Señalaba hace poco el Prof. Ucelay-DaCal cómo en España se tiende a «discutir la legitimidad de manera monomaníaca...», de forma que en «la política española» parece no perseguirse «la estabilidad como un bien en sí mismo, sino que se la cuestiona para percibirla como un aprovechamiento del enemigo». Y proseguía: «Desde la oposición de los liberales a Fernando VII hasta la actuación de ETA, siempre ha habido quien se ha creído víctima de un tremendo abuso de poder. Con tal perspectiva, preferir la estabilidad al cambio es (se considera) una traición. Esta peculiar visión del orden político es un lamentable legado español, como demuestra la historia contemporánea de cualquier República hispanoamericana» (Revista Clío. Abril 2006). Y ahora -añadiría yo- en nuestro propio país, en el Estado de las Autonomías, por el que recorre aceleradamente el «sentimiento de agravio», el victimismo más equívoco, la perversión del lenguaje que denunciaban Hanna Arendt y Agnes Heller, siguiendo a Kant; cuando políticos e ideólogos encubren la realidad con la polisemia de las palabras, justificando «los instintos de odio y envidia», a los que transforman en políticamente respetables y eliminando todo sentimiento de culpa individual, que recae siempre en «los otros» y nunca en los que toman las decisiones de la acción concreta y las ejecutan. El pensamiento de grupo que se ha adueñado del país resulta realmente confortable para sus usuarios, que por definición suelen actuar con vocación omnicomprensiva o, cuando menos, intervencionista.

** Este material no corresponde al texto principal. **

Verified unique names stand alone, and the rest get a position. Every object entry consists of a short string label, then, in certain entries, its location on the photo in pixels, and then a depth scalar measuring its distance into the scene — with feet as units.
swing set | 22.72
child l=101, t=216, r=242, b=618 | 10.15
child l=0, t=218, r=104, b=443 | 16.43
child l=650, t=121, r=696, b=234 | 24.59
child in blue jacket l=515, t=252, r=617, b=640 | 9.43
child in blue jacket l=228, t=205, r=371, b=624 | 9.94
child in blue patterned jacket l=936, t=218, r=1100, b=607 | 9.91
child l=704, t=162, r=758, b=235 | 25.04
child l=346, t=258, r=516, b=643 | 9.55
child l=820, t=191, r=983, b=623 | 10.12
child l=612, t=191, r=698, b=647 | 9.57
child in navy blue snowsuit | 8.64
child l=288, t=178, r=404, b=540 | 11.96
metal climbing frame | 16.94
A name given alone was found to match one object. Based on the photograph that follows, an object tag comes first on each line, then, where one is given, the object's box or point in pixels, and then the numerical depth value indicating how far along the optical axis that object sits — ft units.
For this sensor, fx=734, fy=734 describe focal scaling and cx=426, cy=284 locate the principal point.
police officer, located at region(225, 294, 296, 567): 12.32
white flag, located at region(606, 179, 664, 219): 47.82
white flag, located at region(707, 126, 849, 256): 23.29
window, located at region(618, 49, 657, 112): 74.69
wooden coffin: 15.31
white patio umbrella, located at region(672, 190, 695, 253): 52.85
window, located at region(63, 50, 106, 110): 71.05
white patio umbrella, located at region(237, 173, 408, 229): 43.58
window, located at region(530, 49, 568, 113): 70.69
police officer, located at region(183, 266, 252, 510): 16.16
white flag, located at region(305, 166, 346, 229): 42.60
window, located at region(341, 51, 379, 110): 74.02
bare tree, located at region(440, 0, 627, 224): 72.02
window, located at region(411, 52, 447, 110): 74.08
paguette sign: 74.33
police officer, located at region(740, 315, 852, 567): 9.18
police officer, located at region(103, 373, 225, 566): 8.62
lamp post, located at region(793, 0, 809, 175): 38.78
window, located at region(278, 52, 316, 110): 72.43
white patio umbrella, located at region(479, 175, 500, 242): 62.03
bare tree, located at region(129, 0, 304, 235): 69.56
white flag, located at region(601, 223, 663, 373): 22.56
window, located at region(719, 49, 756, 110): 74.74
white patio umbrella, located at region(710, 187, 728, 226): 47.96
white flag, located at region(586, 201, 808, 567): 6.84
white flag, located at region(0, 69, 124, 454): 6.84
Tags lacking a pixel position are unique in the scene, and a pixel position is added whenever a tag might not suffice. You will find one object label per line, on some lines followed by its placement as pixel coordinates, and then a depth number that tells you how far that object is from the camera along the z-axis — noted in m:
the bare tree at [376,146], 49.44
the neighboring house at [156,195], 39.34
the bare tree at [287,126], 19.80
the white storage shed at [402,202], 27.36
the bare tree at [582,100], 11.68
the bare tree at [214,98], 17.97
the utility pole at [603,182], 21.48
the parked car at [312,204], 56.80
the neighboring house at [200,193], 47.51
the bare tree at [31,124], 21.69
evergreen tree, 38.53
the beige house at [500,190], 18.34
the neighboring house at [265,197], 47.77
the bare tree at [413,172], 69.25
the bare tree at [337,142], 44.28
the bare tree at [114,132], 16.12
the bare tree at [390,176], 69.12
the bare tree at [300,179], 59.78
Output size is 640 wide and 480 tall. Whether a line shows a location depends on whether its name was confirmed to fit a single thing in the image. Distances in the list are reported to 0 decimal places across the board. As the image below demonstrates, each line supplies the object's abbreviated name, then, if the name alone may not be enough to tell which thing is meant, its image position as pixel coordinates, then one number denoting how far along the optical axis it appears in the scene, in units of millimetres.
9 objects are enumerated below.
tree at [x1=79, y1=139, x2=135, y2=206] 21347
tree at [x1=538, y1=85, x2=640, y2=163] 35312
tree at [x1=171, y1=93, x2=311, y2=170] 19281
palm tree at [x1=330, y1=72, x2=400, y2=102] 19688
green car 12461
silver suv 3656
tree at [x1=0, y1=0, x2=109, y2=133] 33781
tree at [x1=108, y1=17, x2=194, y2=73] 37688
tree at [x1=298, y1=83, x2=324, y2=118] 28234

Con asombro y perplejidad han constatado ilustres hispanistas la tendencia en España a la «fracasomanía» o complejo de fracaso, según la definición de Albert Hirschmann, que tiene entre nosotros fervorosos partidarios; el «todo o nada» parece prender con facilidad en ciertas corrientes políticas españolas. La creencia errónea en que todo juego es un juego de «suma cero» parece estar latente en los esquemas conceptuales y en las decisiones de buena parte de la clase política y -afortunadamente de forma más débil- en sectores de la sociedad española.

Pero no nos engañemos, esa puesta en cuestión de la legitimidad de origen que parece repetirse casi cíclicamente y conduce generalmente a crisis de estabilidad y a situaciones de discordia no responde a esencialismos del pueblo español, de los ciudadanos españoles, sino a situaciones concretas de grupos y sectores en la lucha por el poder. La historia es siempre singular, y, aunque parezca lo mismo, no es así. La historia -en todas partes- está llena de estructuras y fenómenos recurrentes, ha señalado Koselleck, pero eso no significa un destino fatal; el juego entre singularidades y elementos repetitivos es mucho más complejo y depende, en último término, de las elecciones y reacciones de los protagonistas concretos en cada situación. Por ello, de acuerdo con lo que en alguna ocasión dijo ya Fernando Savater, «el problema no es lo que nos pasa, sino qué hacemos con lo que nos pasa». Y desde luego cada uno es responsable de sus decisiones y de sus actos; de sus elecciones y de sus alianzas, de dónde y cómo y con quiénes estuvo en cada momento.